--- Information provided ---
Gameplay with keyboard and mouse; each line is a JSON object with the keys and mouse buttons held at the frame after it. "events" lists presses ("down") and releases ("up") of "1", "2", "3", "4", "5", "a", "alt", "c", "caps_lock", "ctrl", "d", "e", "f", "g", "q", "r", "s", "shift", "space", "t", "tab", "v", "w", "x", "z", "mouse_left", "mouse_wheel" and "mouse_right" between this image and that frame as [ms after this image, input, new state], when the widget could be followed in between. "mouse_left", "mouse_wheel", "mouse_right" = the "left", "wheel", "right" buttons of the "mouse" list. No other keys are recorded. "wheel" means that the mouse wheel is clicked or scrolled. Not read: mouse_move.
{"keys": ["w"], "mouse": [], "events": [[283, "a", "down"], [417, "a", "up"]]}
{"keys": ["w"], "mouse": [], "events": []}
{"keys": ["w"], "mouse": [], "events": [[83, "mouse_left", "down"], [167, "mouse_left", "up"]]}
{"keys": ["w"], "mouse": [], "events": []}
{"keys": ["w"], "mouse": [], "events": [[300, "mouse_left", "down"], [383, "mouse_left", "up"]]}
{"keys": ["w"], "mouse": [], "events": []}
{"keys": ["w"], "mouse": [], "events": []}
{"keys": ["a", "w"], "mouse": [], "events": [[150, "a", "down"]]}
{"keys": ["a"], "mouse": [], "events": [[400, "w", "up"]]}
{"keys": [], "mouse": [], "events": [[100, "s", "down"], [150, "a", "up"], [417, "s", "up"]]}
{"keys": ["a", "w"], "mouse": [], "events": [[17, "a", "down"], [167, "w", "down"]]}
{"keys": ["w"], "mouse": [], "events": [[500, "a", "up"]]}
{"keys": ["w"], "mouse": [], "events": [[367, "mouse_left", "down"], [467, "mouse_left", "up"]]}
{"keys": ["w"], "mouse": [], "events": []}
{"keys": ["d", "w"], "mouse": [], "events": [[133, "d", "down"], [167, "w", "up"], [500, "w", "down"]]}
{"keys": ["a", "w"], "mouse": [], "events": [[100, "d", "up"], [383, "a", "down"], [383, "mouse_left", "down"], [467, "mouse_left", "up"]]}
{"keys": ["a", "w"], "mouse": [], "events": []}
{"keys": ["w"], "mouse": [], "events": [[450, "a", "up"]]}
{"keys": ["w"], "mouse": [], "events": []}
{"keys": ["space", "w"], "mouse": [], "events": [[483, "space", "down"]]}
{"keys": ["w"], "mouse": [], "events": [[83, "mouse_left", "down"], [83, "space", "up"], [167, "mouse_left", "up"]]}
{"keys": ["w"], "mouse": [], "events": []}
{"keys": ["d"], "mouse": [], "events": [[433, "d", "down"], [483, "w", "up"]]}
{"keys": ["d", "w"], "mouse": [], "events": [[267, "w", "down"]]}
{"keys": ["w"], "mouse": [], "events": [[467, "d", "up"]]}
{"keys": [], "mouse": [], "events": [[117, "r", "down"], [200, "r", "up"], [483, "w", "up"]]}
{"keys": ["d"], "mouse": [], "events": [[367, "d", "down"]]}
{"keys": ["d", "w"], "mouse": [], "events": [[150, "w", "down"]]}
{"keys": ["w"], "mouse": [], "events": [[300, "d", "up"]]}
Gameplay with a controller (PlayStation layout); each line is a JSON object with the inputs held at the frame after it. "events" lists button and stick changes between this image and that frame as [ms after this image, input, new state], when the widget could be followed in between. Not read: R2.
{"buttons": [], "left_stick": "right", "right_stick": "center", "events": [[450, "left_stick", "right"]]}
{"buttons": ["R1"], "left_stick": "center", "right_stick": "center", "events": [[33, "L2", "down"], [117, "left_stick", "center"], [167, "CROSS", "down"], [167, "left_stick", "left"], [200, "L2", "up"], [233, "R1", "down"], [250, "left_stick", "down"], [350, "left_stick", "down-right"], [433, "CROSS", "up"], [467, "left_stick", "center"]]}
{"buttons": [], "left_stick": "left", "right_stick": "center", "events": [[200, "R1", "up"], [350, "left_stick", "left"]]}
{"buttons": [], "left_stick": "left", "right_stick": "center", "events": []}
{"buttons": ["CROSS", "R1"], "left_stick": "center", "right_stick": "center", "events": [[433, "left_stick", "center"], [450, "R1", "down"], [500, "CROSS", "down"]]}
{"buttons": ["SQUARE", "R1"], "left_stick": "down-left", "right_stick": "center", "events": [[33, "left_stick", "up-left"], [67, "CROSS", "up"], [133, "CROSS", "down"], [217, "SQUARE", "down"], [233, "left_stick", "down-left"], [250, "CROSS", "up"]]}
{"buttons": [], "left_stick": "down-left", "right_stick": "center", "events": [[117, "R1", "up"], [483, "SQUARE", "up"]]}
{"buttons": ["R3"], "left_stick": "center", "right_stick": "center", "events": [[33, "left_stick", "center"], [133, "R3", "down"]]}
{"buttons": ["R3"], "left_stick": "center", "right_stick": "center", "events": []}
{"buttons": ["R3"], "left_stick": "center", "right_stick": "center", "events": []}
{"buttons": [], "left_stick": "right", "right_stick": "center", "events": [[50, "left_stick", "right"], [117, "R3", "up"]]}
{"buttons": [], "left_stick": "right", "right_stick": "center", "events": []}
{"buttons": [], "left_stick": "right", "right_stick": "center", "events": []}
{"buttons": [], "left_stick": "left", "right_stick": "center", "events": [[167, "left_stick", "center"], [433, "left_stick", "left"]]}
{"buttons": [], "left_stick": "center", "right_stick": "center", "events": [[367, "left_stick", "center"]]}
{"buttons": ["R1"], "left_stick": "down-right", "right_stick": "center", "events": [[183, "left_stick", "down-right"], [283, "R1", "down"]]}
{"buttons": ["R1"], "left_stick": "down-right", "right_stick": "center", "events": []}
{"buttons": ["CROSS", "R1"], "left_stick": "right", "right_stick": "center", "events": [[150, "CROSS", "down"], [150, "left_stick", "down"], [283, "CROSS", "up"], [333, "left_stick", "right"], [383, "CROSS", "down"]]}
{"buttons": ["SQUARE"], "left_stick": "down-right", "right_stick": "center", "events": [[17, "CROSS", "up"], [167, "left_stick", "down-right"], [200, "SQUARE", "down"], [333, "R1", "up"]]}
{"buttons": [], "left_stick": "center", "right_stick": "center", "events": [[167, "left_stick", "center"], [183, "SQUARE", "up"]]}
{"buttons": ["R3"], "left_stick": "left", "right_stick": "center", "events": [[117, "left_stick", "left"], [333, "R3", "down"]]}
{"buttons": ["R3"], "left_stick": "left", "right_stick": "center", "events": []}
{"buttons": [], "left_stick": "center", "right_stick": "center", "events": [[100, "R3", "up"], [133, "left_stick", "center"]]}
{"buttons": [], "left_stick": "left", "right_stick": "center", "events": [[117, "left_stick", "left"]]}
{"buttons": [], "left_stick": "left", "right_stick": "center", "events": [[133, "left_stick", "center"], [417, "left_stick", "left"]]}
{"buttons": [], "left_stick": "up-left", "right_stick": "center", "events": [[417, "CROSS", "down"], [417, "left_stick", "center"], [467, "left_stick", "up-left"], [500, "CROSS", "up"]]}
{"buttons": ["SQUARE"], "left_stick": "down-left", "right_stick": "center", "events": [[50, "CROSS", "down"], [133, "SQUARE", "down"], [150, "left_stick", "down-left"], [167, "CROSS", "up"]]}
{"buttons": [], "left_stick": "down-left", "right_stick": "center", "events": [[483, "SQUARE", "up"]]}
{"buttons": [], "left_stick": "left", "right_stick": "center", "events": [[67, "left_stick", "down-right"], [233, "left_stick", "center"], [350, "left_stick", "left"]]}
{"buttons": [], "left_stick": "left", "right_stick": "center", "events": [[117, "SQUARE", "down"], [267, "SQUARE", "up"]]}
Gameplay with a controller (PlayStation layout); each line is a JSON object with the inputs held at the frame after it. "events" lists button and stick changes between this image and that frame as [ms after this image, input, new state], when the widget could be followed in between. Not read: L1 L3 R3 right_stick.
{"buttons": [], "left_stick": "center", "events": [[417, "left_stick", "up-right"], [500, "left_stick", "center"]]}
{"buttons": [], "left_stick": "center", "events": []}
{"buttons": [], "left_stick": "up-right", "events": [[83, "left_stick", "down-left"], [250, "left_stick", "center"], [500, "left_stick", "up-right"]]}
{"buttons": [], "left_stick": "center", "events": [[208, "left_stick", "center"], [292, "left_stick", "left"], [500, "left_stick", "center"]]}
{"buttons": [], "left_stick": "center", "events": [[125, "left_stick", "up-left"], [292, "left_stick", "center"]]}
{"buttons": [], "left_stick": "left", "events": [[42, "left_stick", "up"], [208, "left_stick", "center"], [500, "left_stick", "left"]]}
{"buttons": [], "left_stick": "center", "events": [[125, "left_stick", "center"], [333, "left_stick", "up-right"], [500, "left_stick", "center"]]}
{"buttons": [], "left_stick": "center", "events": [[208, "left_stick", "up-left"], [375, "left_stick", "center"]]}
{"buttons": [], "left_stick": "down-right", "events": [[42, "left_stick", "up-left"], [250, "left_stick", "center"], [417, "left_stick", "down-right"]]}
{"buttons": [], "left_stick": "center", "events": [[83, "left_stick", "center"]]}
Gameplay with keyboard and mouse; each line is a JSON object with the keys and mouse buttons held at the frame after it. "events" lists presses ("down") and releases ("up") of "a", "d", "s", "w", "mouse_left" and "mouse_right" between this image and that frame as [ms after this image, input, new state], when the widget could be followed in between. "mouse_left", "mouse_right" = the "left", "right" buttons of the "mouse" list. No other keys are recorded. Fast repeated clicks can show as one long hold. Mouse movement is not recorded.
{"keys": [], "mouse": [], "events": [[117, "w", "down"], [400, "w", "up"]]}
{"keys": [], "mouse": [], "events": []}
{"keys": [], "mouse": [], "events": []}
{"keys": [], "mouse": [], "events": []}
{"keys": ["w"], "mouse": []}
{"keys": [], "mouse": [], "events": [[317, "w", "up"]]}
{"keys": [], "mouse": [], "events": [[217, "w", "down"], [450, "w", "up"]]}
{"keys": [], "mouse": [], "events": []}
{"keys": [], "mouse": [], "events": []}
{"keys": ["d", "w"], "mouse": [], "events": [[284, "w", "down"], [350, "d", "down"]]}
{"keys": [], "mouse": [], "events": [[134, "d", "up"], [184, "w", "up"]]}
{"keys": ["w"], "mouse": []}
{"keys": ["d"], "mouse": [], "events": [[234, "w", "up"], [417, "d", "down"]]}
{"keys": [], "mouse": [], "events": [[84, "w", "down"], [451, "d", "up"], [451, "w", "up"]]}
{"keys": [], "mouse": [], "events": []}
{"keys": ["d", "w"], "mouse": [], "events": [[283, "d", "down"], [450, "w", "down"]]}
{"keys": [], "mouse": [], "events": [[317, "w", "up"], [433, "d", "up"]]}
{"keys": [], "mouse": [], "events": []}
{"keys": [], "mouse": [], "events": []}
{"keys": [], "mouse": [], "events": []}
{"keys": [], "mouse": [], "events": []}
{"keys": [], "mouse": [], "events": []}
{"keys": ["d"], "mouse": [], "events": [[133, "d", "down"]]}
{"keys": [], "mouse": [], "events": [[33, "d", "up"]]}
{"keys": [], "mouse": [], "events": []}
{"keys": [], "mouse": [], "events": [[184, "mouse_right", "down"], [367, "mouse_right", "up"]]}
---
* **What you have to do**: State, as a bare number, how many lines of the records above include "changes".

* **Output of the exercise**: 2